Een rondleiding
Op verzoek van de verslaggever van het Tijdschrift Schakel krijgt hij een rondleiding door het gebouw.
‘De Moeder-Overste was zo vriendelijk ons in de inrichting te laten rondleiden. Het is een statig, ouderwets gebouw, met brede gangen en trappen en hoge ramen. Een groot deel der patiënten is bedlegerig. Zij liggen in ruime hoge zalen. Om elk bed zijn een paar houten wanden geplaatst, zodat iedere verpleegde als het ware in een apart kamertje ligt, waarin behalve het bed nog enkele, vaak eigen meubeltjes staan, zoals een kastje, een stoel, een tafeltje, enz.

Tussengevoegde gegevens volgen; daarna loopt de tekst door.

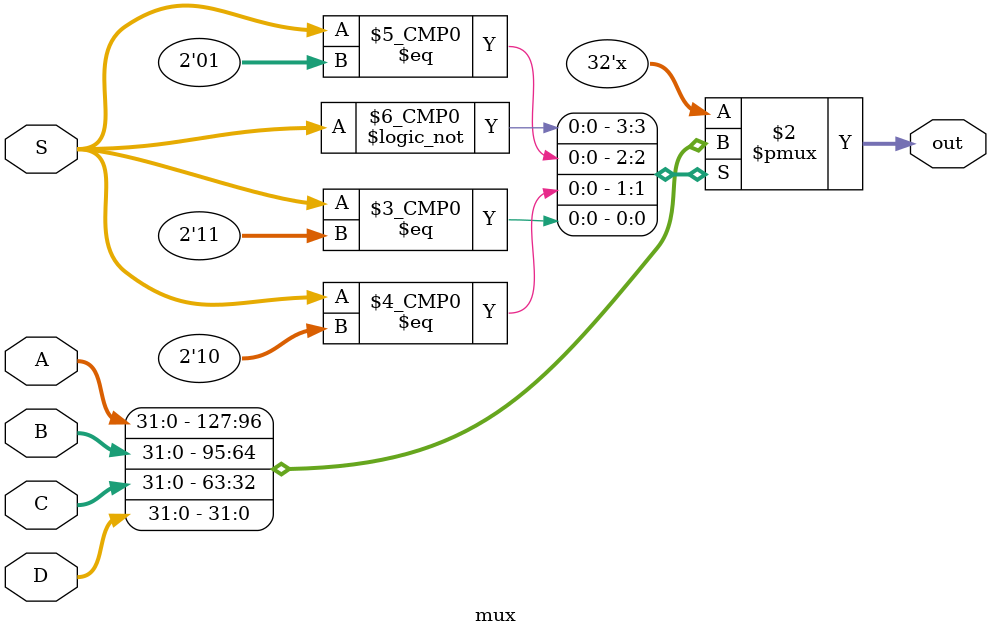
<source format=v>
module mux(A, B, C, D, S, out);
	
	// input declarations
	input [31:0] A, B, C, D;
	input [1:0] S;

	// output declarations
	output reg [31:0] out;
	
	always@(*)
	begin

		case(S)
			0 : out = A; // if select = 00, assign A to out
			1 : out = B; // if select = 01, assign B to out
			2 : out = C; // if select = 10, assign C to out
			3 : out = D; // if select = 11, assign D to out

		endcase
	end

endmodule
</source>
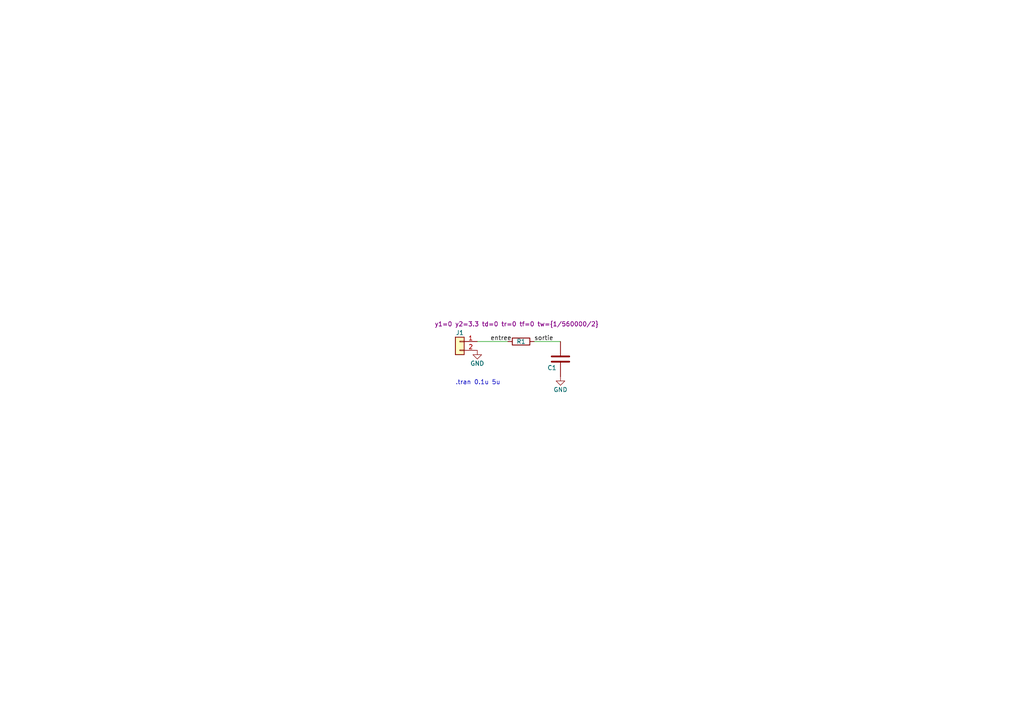
<source format=kicad_sch>
(kicad_sch (version 20211123) (generator eeschema)

  (uuid 5c7b0af6-8f67-45d5-a8d9-bfc1f7d129b3)

  (paper "A4")

  


  (wire (pts (xy 138.43 99.06) (xy 147.32 99.06))
    (stroke (width 0) (type default) (color 0 0 0 0))
    (uuid 2861a74c-10a5-48dc-991e-c4a8058f4cfe)
  )
  (wire (pts (xy 154.94 99.06) (xy 162.56 99.06))
    (stroke (width 0) (type default) (color 0 0 0 0))
    (uuid 95332e8f-8984-4f23-9ad9-db9596e9d229)
  )

  (text ".tran 0.1u 5u" (at 132.08 111.76 0)
    (effects (font (size 1.27 1.27)) (justify left bottom))
    (uuid 2acd4aba-0b44-4f9e-a276-ecb872d30973)
  )

  (label "entree" (at 142.24 99.06 0)
    (effects (font (size 1.27 1.27)) (justify left bottom))
    (uuid 508517bb-bc80-4fcc-84b1-ed3e6711237e)
  )
  (label "sortie" (at 154.94 99.06 0)
    (effects (font (size 1.27 1.27)) (justify left bottom))
    (uuid 892a0c7c-f294-4770-a928-dfb6f9cbbf3a)
  )

  (symbol (lib_id "common:PWR") (at 133.35 99.06 0) (mirror y) (unit 1)
    (in_bom yes) (on_board yes)
    (uuid 1fd327c9-8950-4cd9-a367-64ed058425b5)
    (property "Reference" "J1" (id 0) (at 133.35 96.52 0))
    (property "Value" "PWR" (id 1) (at 135.89 96.52 0)
      (effects (font (size 1.27 1.27)) hide)
    )
    (property "Footprint" "" (id 2) (at 133.35 99.06 0)
      (effects (font (size 1.27 1.27)) hide)
    )
    (property "Datasheet" "" (id 3) (at 133.35 99.06 0)
      (effects (font (size 1.27 1.27)) hide)
    )
    (property "Spice_Primitive" "V" (id 4) (at 133.35 99.06 0)
      (effects (font (size 1.27 1.27)) hide)
    )
    (property "Spice_Model" "pulse(0 3.3 0 0 0 {1/560000/2})" (id 5) (at 149.86 93.98 0))
    (property "Spice_Netlist_Enabled" "Y" (id 6) (at 133.35 99.06 0)
      (effects (font (size 1.27 1.27)) hide)
    )
    (pin "1" (uuid b97f5c41-6ff7-41a2-8c95-cf3059fdb9b7))
    (pin "2" (uuid 697e4fcc-0193-4956-82aa-729759953cd5))
  )

  (symbol (lib_id "power:GND") (at 162.56 109.22 0) (unit 1)
    (in_bom yes) (on_board yes)
    (uuid 245e7702-93df-4a65-9d55-7b5a0bc27961)
    (property "Reference" "#PWR?" (id 0) (at 162.56 115.57 0)
      (effects (font (size 1.27 1.27)) hide)
    )
    (property "Value" "GND" (id 1) (at 162.56 113.03 0))
    (property "Footprint" "" (id 2) (at 162.56 109.22 0)
      (effects (font (size 1.27 1.27)) hide)
    )
    (property "Datasheet" "" (id 3) (at 162.56 109.22 0)
      (effects (font (size 1.27 1.27)) hide)
    )
    (pin "1" (uuid bd55eab6-dd7c-4c5b-8a20-059824b18654))
  )

  (symbol (lib_id "common:R") (at 151.13 99.06 90) (unit 1)
    (in_bom yes) (on_board yes)
    (uuid cfe8c40b-971b-4cbb-89bd-6c8ca7eb002e)
    (property "Reference" "R1" (id 0) (at 151.13 99.06 90))
    (property "Value" "R" (id 1) (at 151.13 96.52 90)
      (effects (font (size 1.27 1.27)) hide)
    )
    (property "Footprint" "" (id 2) (at 151.13 100.838 90)
      (effects (font (size 1.27 1.27)) hide)
    )
    (property "Datasheet" "" (id 3) (at 151.13 99.06 0)
      (effects (font (size 1.27 1.27)) hide)
    )
    (property "Spice_Primitive" "R" (id 4) (at 151.13 99.06 0)
      (effects (font (size 1.27 1.27)) hide)
    )
    (property "Spice_Model" "470" (id 5) (at 151.13 101.6 90))
    (property "Spice_Netlist_Enabled" "Y" (id 6) (at 151.13 99.06 0)
      (effects (font (size 1.27 1.27)) hide)
    )
    (pin "1" (uuid f81da68e-5abc-45ec-983c-a8304dfab053))
    (pin "2" (uuid 31620cdb-9579-4ec1-920d-cca04f72a373))
  )

  (symbol (lib_id "common:C") (at 162.56 104.14 0) (unit 1)
    (in_bom yes) (on_board yes)
    (uuid dd774e41-25ca-48c5-ad72-b379a9bc88ff)
    (property "Reference" "C1" (id 0) (at 158.75 106.68 0)
      (effects (font (size 1.27 1.27)) (justify left))
    )
    (property "Value" "C" (id 1) (at 163.83 106.68 0)
      (effects (font (size 1.27 1.27)) (justify left) hide)
    )
    (property "Footprint" "" (id 2) (at 162.56 104.14 0)
      (effects (font (size 1.524 1.524)))
    )
    (property "Datasheet" "" (id 3) (at 162.56 104.14 0)
      (effects (font (size 1.524 1.524)))
    )
    (property "Spice_Primitive" "C" (id 4) (at 162.56 104.14 0)
      (effects (font (size 1.27 1.27)) hide)
    )
    (property "Spice_Model" "470p" (id 5) (at 165.1 106.68 0))
    (property "Spice_Netlist_Enabled" "Y" (id 6) (at 162.56 104.14 0)
      (effects (font (size 1.27 1.27)) hide)
    )
    (pin "1" (uuid 956853fd-bac8-4b3f-82e1-c9a69a2e9477))
    (pin "2" (uuid 85791e1d-af5a-466f-95d1-13d42b31606d))
  )

  (symbol (lib_id "power:GND") (at 138.43 101.6 0) (unit 1)
    (in_bom yes) (on_board yes)
    (uuid f1e36588-d4f1-4dd0-9365-e7caa61c61ad)
    (property "Reference" "#PWR?" (id 0) (at 138.43 107.95 0)
      (effects (font (size 1.27 1.27)) hide)
    )
    (property "Value" "GND" (id 1) (at 138.43 105.41 0))
    (property "Footprint" "" (id 2) (at 138.43 101.6 0)
      (effects (font (size 1.27 1.27)) hide)
    )
    (property "Datasheet" "" (id 3) (at 138.43 101.6 0)
      (effects (font (size 1.27 1.27)) hide)
    )
    (pin "1" (uuid dc85635e-8d3a-4134-b167-606c81cfa08c))
  )

  (sheet_instances
    (path "/" (page "1"))
  )

  (symbol_instances
    (path "/245e7702-93df-4a65-9d55-7b5a0bc27961"
      (reference "#PWR?") (unit 1) (value "GND") (footprint "")
    )
    (path "/f1e36588-d4f1-4dd0-9365-e7caa61c61ad"
      (reference "#PWR?") (unit 1) (value "GND") (footprint "")
    )
    (path "/dd774e41-25ca-48c5-ad72-b379a9bc88ff"
      (reference "C1") (unit 1) (value "C") (footprint "")
    )
    (path "/1fd327c9-8950-4cd9-a367-64ed058425b5"
      (reference "J1") (unit 1) (value "PWR") (footprint "")
    )
    (path "/cfe8c40b-971b-4cbb-89bd-6c8ca7eb002e"
      (reference "R1") (unit 1) (value "R") (footprint "")
    )
  )
)

</source>
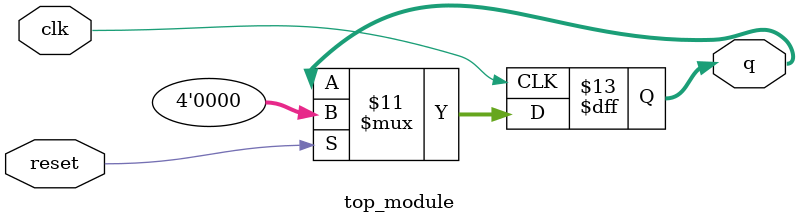
<source format=v>
module top_module (
    input clk,
    input reset,        // Synchronous active-high reset
    output [3:0] q);
    
    always@(posedge clk)begin
        if(reset) q<=4'b0;
        else if(count==4'b1001)count<=4'b0;
        else  count<=count+1;
    end
        

endmodule
</source>
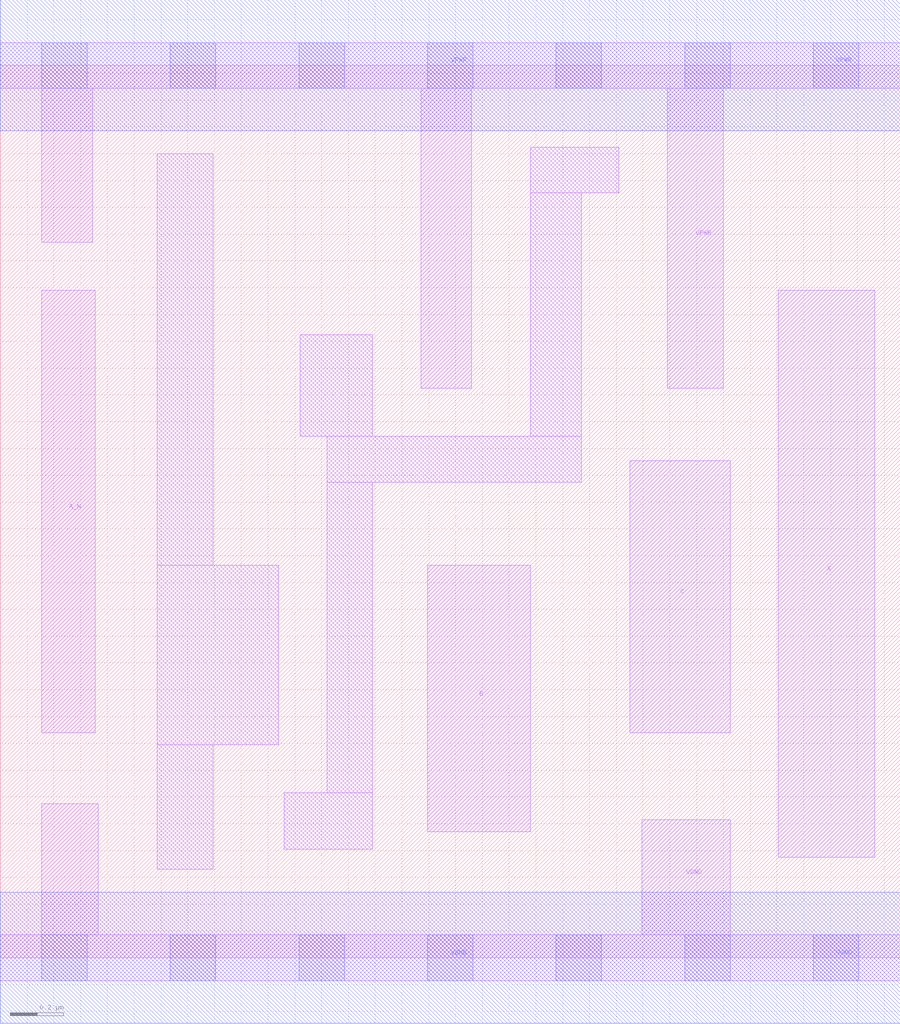
<source format=lef>
# Copyright 2020 The SkyWater PDK Authors
#
# Licensed under the Apache License, Version 2.0 (the "License");
# you may not use this file except in compliance with the License.
# You may obtain a copy of the License at
#
#     https://www.apache.org/licenses/LICENSE-2.0
#
# Unless required by applicable law or agreed to in writing, software
# distributed under the License is distributed on an "AS IS" BASIS,
# WITHOUT WARRANTIES OR CONDITIONS OF ANY KIND, either express or implied.
# See the License for the specific language governing permissions and
# limitations under the License.
#
# SPDX-License-Identifier: Apache-2.0

VERSION 5.7 ;
  NAMESCASESENSITIVE ON ;
  NOWIREEXTENSIONATPIN ON ;
  DIVIDERCHAR "/" ;
  BUSBITCHARS "[]" ;
UNITS
  DATABASE MICRONS 200 ;
END UNITS
MACRO sky130_fd_sc_lp__and3b_m
  CLASS CORE ;
  SOURCE USER ;
  FOREIGN sky130_fd_sc_lp__and3b_m ;
  ORIGIN  0.000000  0.000000 ;
  SIZE  3.360000 BY  3.330000 ;
  SYMMETRY X Y R90 ;
  SITE unit ;
  PIN A_N
    ANTENNAGATEAREA  0.126000 ;
    DIRECTION INPUT ;
    USE SIGNAL ;
    PORT
      LAYER li1 ;
        RECT 0.155000 0.840000 0.355000 2.490000 ;
    END
  END A_N
  PIN B
    ANTENNAGATEAREA  0.126000 ;
    DIRECTION INPUT ;
    USE SIGNAL ;
    PORT
      LAYER li1 ;
        RECT 1.595000 0.470000 1.980000 1.465000 ;
    END
  END B
  PIN C
    ANTENNAGATEAREA  0.126000 ;
    DIRECTION INPUT ;
    USE SIGNAL ;
    PORT
      LAYER li1 ;
        RECT 2.350000 0.840000 2.725000 1.855000 ;
    END
  END C
  PIN X
    ANTENNADIFFAREA  0.222600 ;
    DIRECTION OUTPUT ;
    USE SIGNAL ;
    PORT
      LAYER li1 ;
        RECT 2.905000 0.375000 3.265000 2.490000 ;
    END
  END X
  PIN VGND
    DIRECTION INOUT ;
    USE GROUND ;
    PORT
      LAYER li1 ;
        RECT 0.000000 -0.085000 3.360000 0.085000 ;
        RECT 0.155000  0.085000 0.365000 0.575000 ;
        RECT 2.395000  0.085000 2.725000 0.515000 ;
      LAYER mcon ;
        RECT 0.155000 -0.085000 0.325000 0.085000 ;
        RECT 0.635000 -0.085000 0.805000 0.085000 ;
        RECT 1.115000 -0.085000 1.285000 0.085000 ;
        RECT 1.595000 -0.085000 1.765000 0.085000 ;
        RECT 2.075000 -0.085000 2.245000 0.085000 ;
        RECT 2.555000 -0.085000 2.725000 0.085000 ;
        RECT 3.035000 -0.085000 3.205000 0.085000 ;
      LAYER met1 ;
        RECT 0.000000 -0.245000 3.360000 0.245000 ;
    END
  END VGND
  PIN VPWR
    DIRECTION INOUT ;
    USE POWER ;
    PORT
      LAYER li1 ;
        RECT 0.000000 3.245000 3.360000 3.415000 ;
        RECT 0.155000 2.670000 0.345000 3.245000 ;
        RECT 1.570000 2.125000 1.760000 3.245000 ;
        RECT 2.490000 2.125000 2.700000 3.245000 ;
      LAYER mcon ;
        RECT 0.155000 3.245000 0.325000 3.415000 ;
        RECT 0.635000 3.245000 0.805000 3.415000 ;
        RECT 1.115000 3.245000 1.285000 3.415000 ;
        RECT 1.595000 3.245000 1.765000 3.415000 ;
        RECT 2.075000 3.245000 2.245000 3.415000 ;
        RECT 2.555000 3.245000 2.725000 3.415000 ;
        RECT 3.035000 3.245000 3.205000 3.415000 ;
      LAYER met1 ;
        RECT 0.000000 3.085000 3.360000 3.575000 ;
    END
  END VPWR
  OBS
    LAYER li1 ;
      RECT 0.585000 0.330000 0.795000 0.795000 ;
      RECT 0.585000 0.795000 1.040000 1.465000 ;
      RECT 0.585000 1.465000 0.795000 3.000000 ;
      RECT 1.060000 0.405000 1.390000 0.615000 ;
      RECT 1.120000 1.945000 1.390000 2.325000 ;
      RECT 1.220000 0.615000 1.390000 1.775000 ;
      RECT 1.220000 1.775000 2.170000 1.945000 ;
      RECT 1.980000 1.945000 2.170000 2.855000 ;
      RECT 1.980000 2.855000 2.310000 3.025000 ;
  END
END sky130_fd_sc_lp__and3b_m

</source>
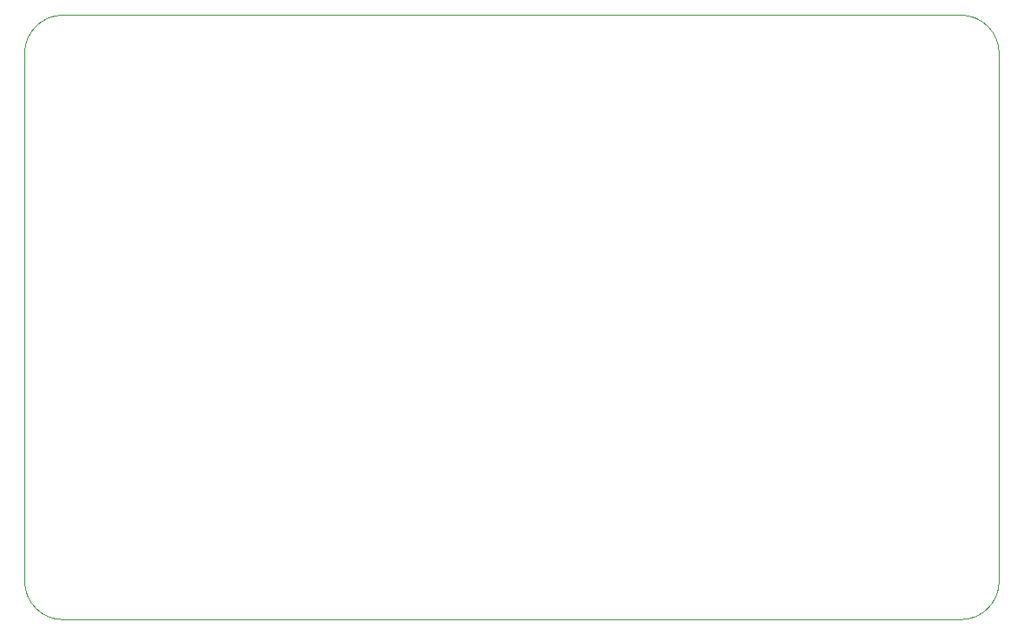
<source format=gbr>
%TF.GenerationSoftware,KiCad,Pcbnew,(5.1.8)-1*%
%TF.CreationDate,2021-06-12T11:00:54-04:00*%
%TF.ProjectId,pixc4-jetson-universal-carrier,70697863-342d-46a6-9574-736f6e2d756e,rev?*%
%TF.SameCoordinates,Original*%
%TF.FileFunction,Profile,NP*%
%FSLAX46Y46*%
G04 Gerber Fmt 4.6, Leading zero omitted, Abs format (unit mm)*
G04 Created by KiCad (PCBNEW (5.1.8)-1) date 2021-06-12 11:00:54*
%MOMM*%
%LPD*%
G01*
G04 APERTURE LIST*
%TA.AperFunction,Profile*%
%ADD10C,0.050000*%
%TD*%
G04 APERTURE END LIST*
D10*
X52000000Y-82000000D02*
G75*
G02*
X55750000Y-78250000I3750000J0D01*
G01*
X55750000Y-137250000D02*
G75*
G02*
X52000000Y-133500000I0J3750000D01*
G01*
X147000000Y-133500000D02*
G75*
G02*
X143250000Y-137250000I-3750000J0D01*
G01*
X143250000Y-78250000D02*
G75*
G02*
X147000000Y-82000000I0J-3750000D01*
G01*
X55750000Y-137250000D02*
X143250000Y-137250000D01*
X147000000Y-133500000D02*
X147000000Y-82000000D01*
X55750000Y-78250000D02*
X143250000Y-78250000D01*
X52000000Y-82000000D02*
X52000000Y-133500000D01*
M02*

</source>
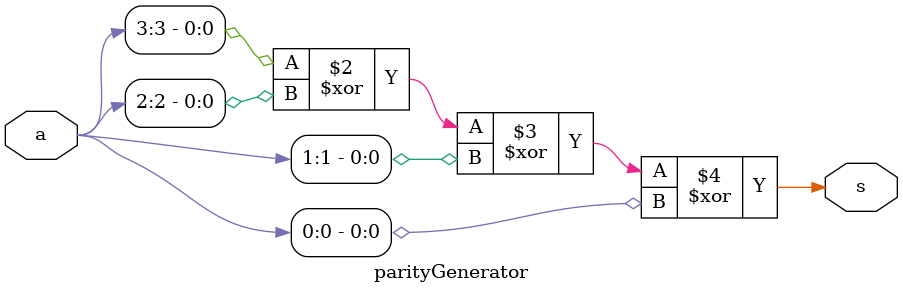
<source format=sv>
/*
    Gerador de Paridade (PAR)
*/

module parityGenerator (a, s);

    input logic [3:0] a;
    output logic s;

    always_comb begin

        s = a[3] ^ a[2] ^ a[1] ^ a[0];
        // Podemos usar o operador de redução
        // s = ^a;

    end


endmodule: parityGenerator
</source>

De wanden van het kamertje zijn gewoonlijk met vele portretten en platen behangen en kleine snuisterijen prijken op tafel en kastje. Degenen die niet te bed liggen, helpen, voor zover zij dat kunnen, mede in het huishouden, en vertoeven verder in zitkamers of de lichte, ruime serres, waar zij gezellig met een handwerkje bijeen zijn.’
Verzorging
‘De verzorging geschiedt, evenals dit bij het Maagdenhuis het geval is, door de Zusters van Liefde te Tilburg. De band met het Maagdenhuis blijkt ook nog uit de aanwezigheid van een ruime speeltuin, waar de jeugdige bewoonsters van het Maagdenhuis – welk in het centrum der stad gelegen gebouw niet over voldoende speelgelegenheid buiten beschikt – kunnen spelen.’
Kostheren en dames
‘Een aparte vleugel van het Elisabeth-Gesticht is voorts bestemd voor de kostdames en kostheren. Hier kunnen zij, die een goede verzorging in een rustige omgeving verlangen, één of twee kamers huren tegen een prijs, die men elders in een pension ook betaalt. De meeste kostdames (de kostheren zijn maar zéér gering in aantal) zijn bejaard of hulpbehoevend, maar enkele jonge “werkende vrouwen” hebben hier toch ook maar tehuis gezocht.’